History  
In 1895 W. F. Rocker, from Kentucky, came to the East Texas town of Marshall and founded the Marshall Pottery Works. The reason he was attracted to Marshall was due to the abundance of the two natural ingredients his business needed—white clay and water. Through a series of ownerships, the pottery finally fell into the hands of Sam Ellis around 1905. The story is told that Mr. Ellis, who was a blacksmith by trade, would walk by the Pottery everyday on his way to and from work. He ended up loaning the owner at that time, a Mr. Studer, $375.55 to build a new kiln. Not long after, Mr. Ellis found a note under a rock at the pottery stating, “I have this day sold to S.H. Ellis the Marshall Pottery Works, consisting of tools, clay, manufacturing ware, one wagon, two mules…”
Ellis expanded the pottery and put his family to work in the new family business. A fire in 1912 almost destroyed the pottery, and Mr. Ellis was forced for the first time, to borrow $2,000 to rebuild. Canning jars, crocks and syrup jugs were delivered by mule and wagon until 1913 when the first Marshall Pottery truck was bought. Soon thereafter, the invention of the metal syrup bucket and then the glass canning jar in the 1920’s nearly spelled doom for the business. Interestingly enough, according to Sam Ellis’ son, the coming of prohibition saved the pottery. Had it not been for the sale of jugs for moonshine, the Ellis family said, the company might have folded.
With the accidental discovery of a lower firing clay in the 1940’s history was written. The company started producing its second product line, flower pots. The two manufacturing lines are still produced today although both processes have been modernized and updated with new processes and technologies.

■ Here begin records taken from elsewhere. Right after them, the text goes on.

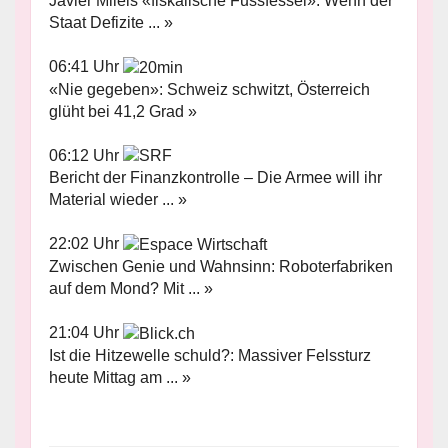
Javier Mileis «fiskalische Fussfessel»: Wenn der
Staat Defizite ... »
06:41 Uhr
«Nie gegeben»: Schweiz schwitzt, Österreich
glüht bei 41,2 Grad »
06:12 Uhr
Bericht der Finanzkontrolle – Die Armee will ihr
Material wieder ... »
22:02 Uhr
Zwischen Genie und Wahnsinn: Roboterfabriken
auf dem Mond? Mit ... »
21:04 Uhr
Ist die Hitzewelle schuld?: Massiver Felssturz
heute Mittag am ... »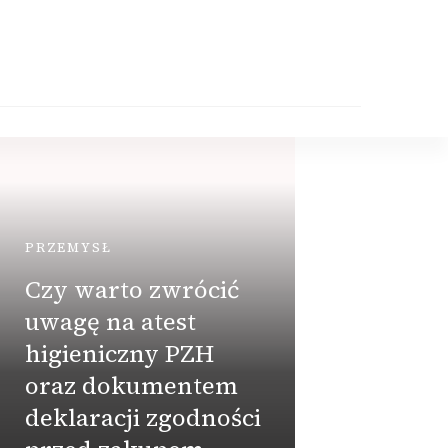
PRZEMYSŁ
Czy warto zwrócić
uwagę na atest
higieniczny PZH
oraz dokumentem
PRZEMY
deklaracji zgodności
Szam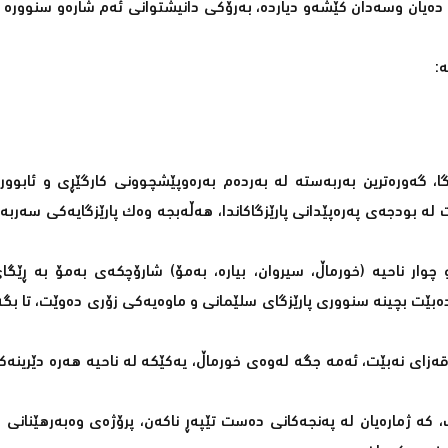
ێشتا دەیان وسەدان کێشەو دیاردە، بەرۆکی دانیشتوانی ئەم شارەو سنوورە 
:
ێزگا، گەورەترین بەربەستە لە بەردەم بەرەوپێشچوونی کارگێڕی و ئاب
ت لە بودجەی پەرەپێدانی پارێزگاکاندا، هەڵەبجە وەک پارێزگایەکی سەرب
و چوار ناحیە (خورماڵ، سیروان، بیارە، بەمۆ) شارۆچکەی بەمۆ بە ڕێگ
ەبێت بچینە سنووری پارێزگای سلێمانی و ماوەیەکی زۆری دەوێت، تا بگە
 قەزای نەبێت، ئەمە جگە لەوەی خورماڵ، یەکێکە لە ناحیە هەرە دێرینەک
، کە ژمارەیان لە پەنجەکانی دەست تێپەڕ ناکەن، پرۆژەی وەبەرهێنانی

One of Marshall Pottery’s early masters was Pete Payne, a potter featured in the Smithsonian Institute. Peter produced handturned pottery beginning in the 1930’s and finally retired in 1985. Just as Pete did for over 50 years, the age-old practice of handturning pottery by master potters can still be seen at Marshall Pottery, being passed down from master potter to apprentice.

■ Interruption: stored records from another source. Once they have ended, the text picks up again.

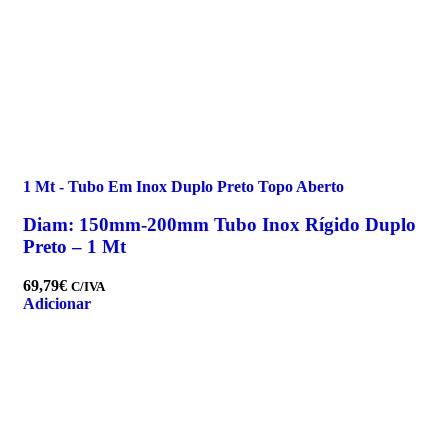
1 Mt - Tubo Em Inox Duplo Preto Topo Aberto
Diam: 150mm-200mm Tubo Inox Rígido Duplo
Preto – 1 Mt
69,79
€
C/IVA
Adicionar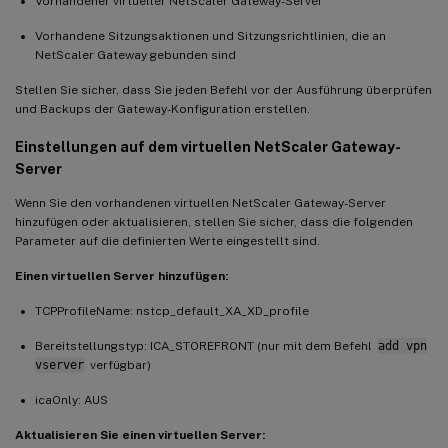
Vorhandener virtueller NetScaler Gateway-Server
Vorhandene Sitzungsaktionen und Sitzungsrichtlinien, die an
NetScaler Gateway gebunden sind
Stellen Sie sicher, dass Sie jeden Befehl vor der Ausführung überprüfen
und Backups der Gateway-Konfiguration erstellen.
Einstellungen auf dem virtuellen NetScaler Gateway-
Server
Wenn Sie den vorhandenen virtuellen NetScaler Gateway-Server
hinzufügen oder aktualisieren, stellen Sie sicher, dass die folgenden
Parameter auf die definierten Werte eingestellt sind.
Einen virtuellen Server hinzufügen:
TCPProfileName: nstcp_default_XA_XD_profile
Bereitstellungstyp: ICA_STOREFRONT (nur mit dem Befehl
add vpn
vserver
verfügbar)
icaOnly: AUS
Aktualisieren Sie einen virtuellen Server:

In 1974 a retail store was added to the Marshall Pottery family. This 100,000 square feet facility is one of the main tourist destinations in East Texas. The Home Décor, Garden Shop, Floral, Seasonal, Pottery store hosts over 100,000 people each year.
Today
Marshall Pottery still maintains a strong presence in the pottery manufacturing arena today. With the construction of a new fully automated terra cotta manufacturing facility in 1998 promoted by Deroma Group, Marshall Pottery remains the largest manufacturer of red clay pots in the United States. With a commitment to quality and customer service, the processes are constantly being upgraded. The stoneware production remains much the same as it has been manufactured in the past with the exception of electricity turning the potter’s wheels instead of the potter’s kick. The traditions of manufacturing a MADE IN THE USA stoneware line of pottery continue as a strong force in the overall business plan today.